##### Excerpted passage #####

More dispatcher tuning for ppc32/64.  Makes a big difference for
perf/tinycc.

- run_thread_for_a_while: just clear this thread's reservation when
  starting, not all of them.

- use a different fast-cache hashing function for ppc32/64 than for
  x86/amd64.  This allows the former to use all the fast-cache entries
  rather than just 1/4 of them.



git-svn-id: svn://svn.valgrind.org/valgrind/trunk@5441 a5019735-40e9-0310-863c-91ae7b9d1cf9
diff --git a/coregrind/pub_core_transtab_asm.h b/coregrind/pub_core_transtab_asm.h
index 6041dcd..2462615 100644
--- a/coregrind/pub_core_transtab_asm.h
+++ b/coregrind/pub_core_transtab_asm.h
@@ -31,11 +31,31 @@
 #ifndef __PUB_CORE_TRANSTAB_ASM_H
 #define __PUB_CORE_TRANSTAB_ASM_H
 
-/* Constants for the fast translation lookup cache. */
+/* Constants for the fast translation lookup cache.  It is a direct
+   mapped cache, with 2^VG_TT_FAST_BITS entries.
+
+   On x86/amd64, the cache index is computed as
+   'address[VG_TT_FAST_BITS-1 : 0]'.

##### Supplied information #####

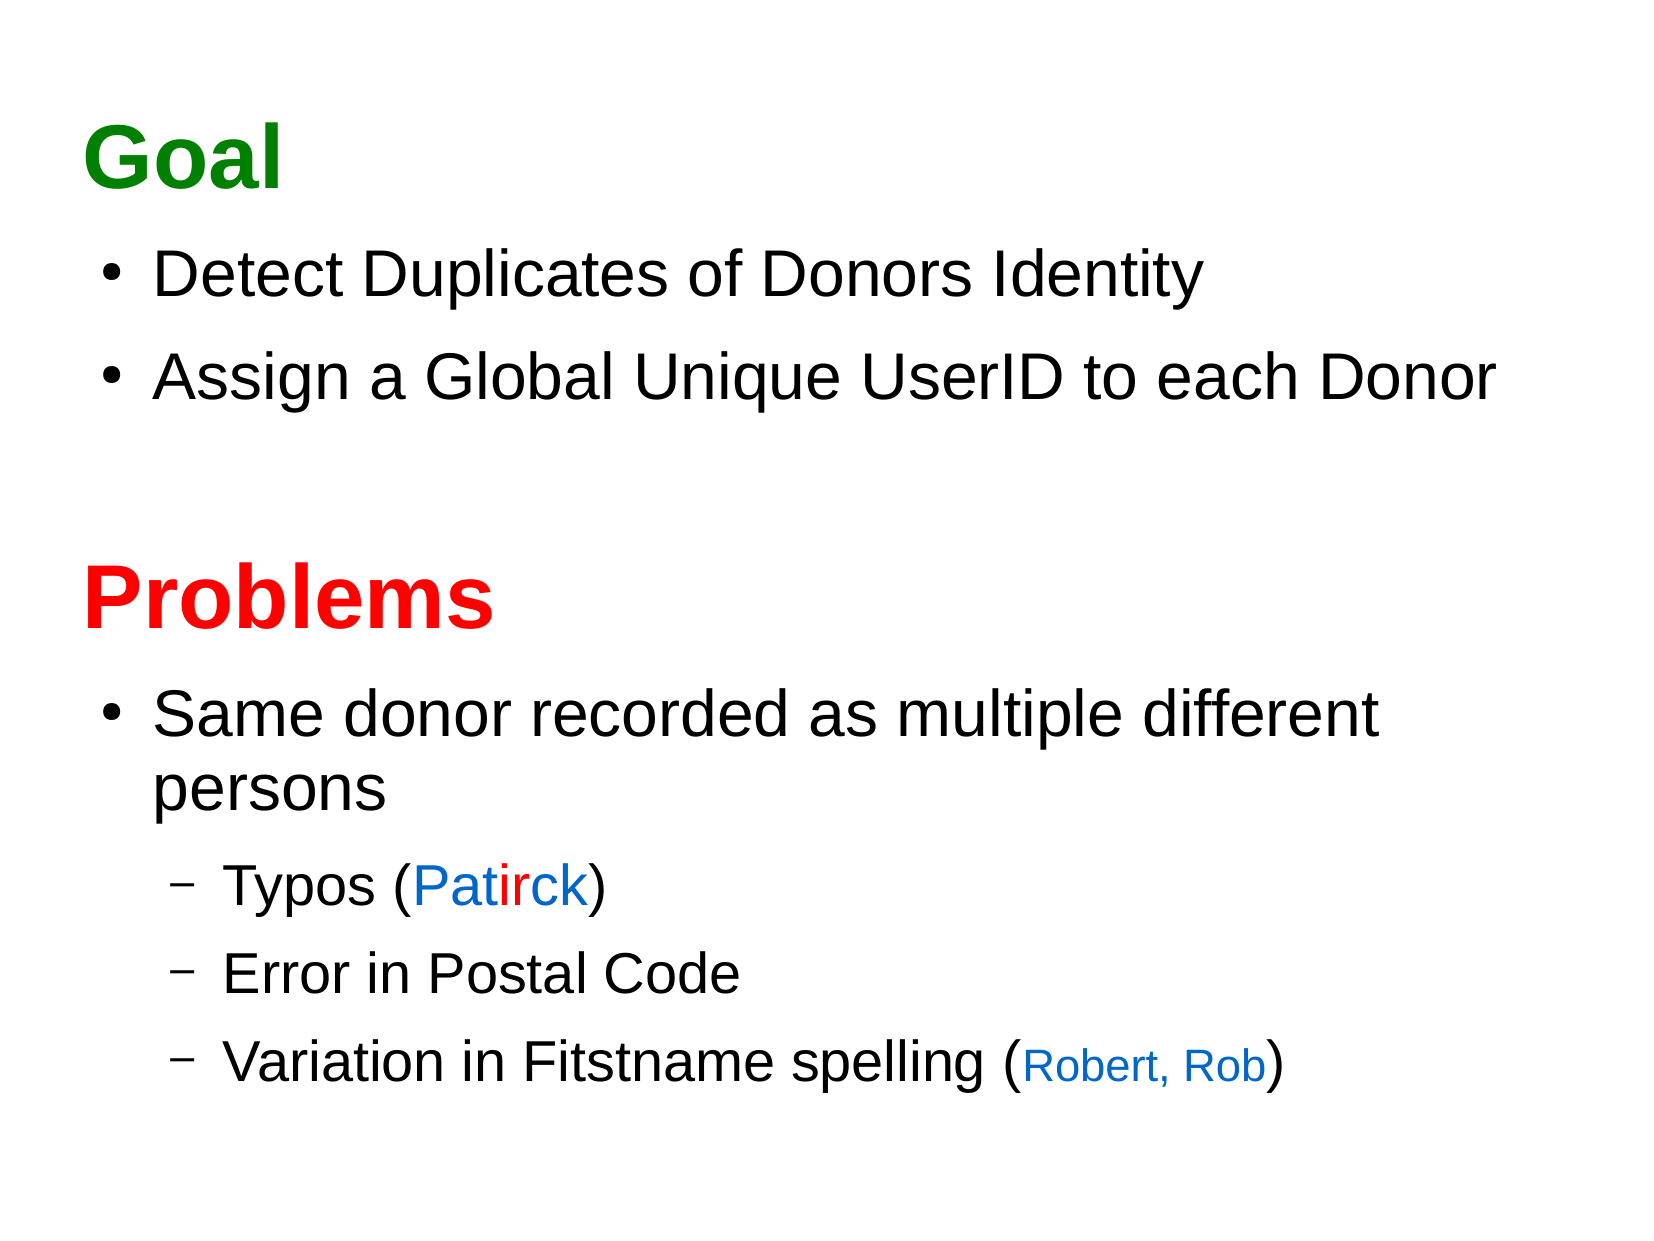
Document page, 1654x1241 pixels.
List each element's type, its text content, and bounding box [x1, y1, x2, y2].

#####

**Task requirements:**
1. Print the portion of the dispatcher-tuning commit starting at "More dispatcher tuning" and ending at "all of them.".
2. Carry on the dispatcher-tuning commit from its last line shown.
The listing is material separate from the dispatcher-tuning commit.

**The responses:**
1.
More dispatcher tuning for ppc32/64.  Makes a big difference for
perf/tinycc.

- run_thread_for_a_while: just clear this thread's reservation when
  starting, not all of them.

2.
+
+   On ppc32/ppc64, the bottom two bits of instruction addresses are
+   zero, which means that function causes only 1/4 of the entries to
+   ever be used.  So instead the function is '(address >>u
+   2)[VG_TT_FAST_BITS-1 : 0]' on those targets. */
+
 #define VG_TT_FAST_BITS 15
 #define VG_TT_FAST_SIZE (1 << VG_TT_FAST_BITS)
 #define VG_TT_FAST_MASK ((VG_TT_FAST_SIZE) - 1)
 
+/* This macro isn't usable in asm land; nevertheless this seems
+   like a good place to put it. */
+#if defined(VGA_x86) || defined(VGA_amd64)
+#  define VG_TT_FAST_HASH(_addr)  ((((UWord)(_addr))     ) & VG_TT_FAST_MASK)
+#elif defined(VGA_ppc32) || defined(VGA_ppc64)
+#  define VG_TT_FAST_HASH(_addr)  ((((UWord)(_addr)) >> 2) & VG_TT_FAST_MASK)
+#else
+#  error "VG_TT_FAST_HASH: unknown platform"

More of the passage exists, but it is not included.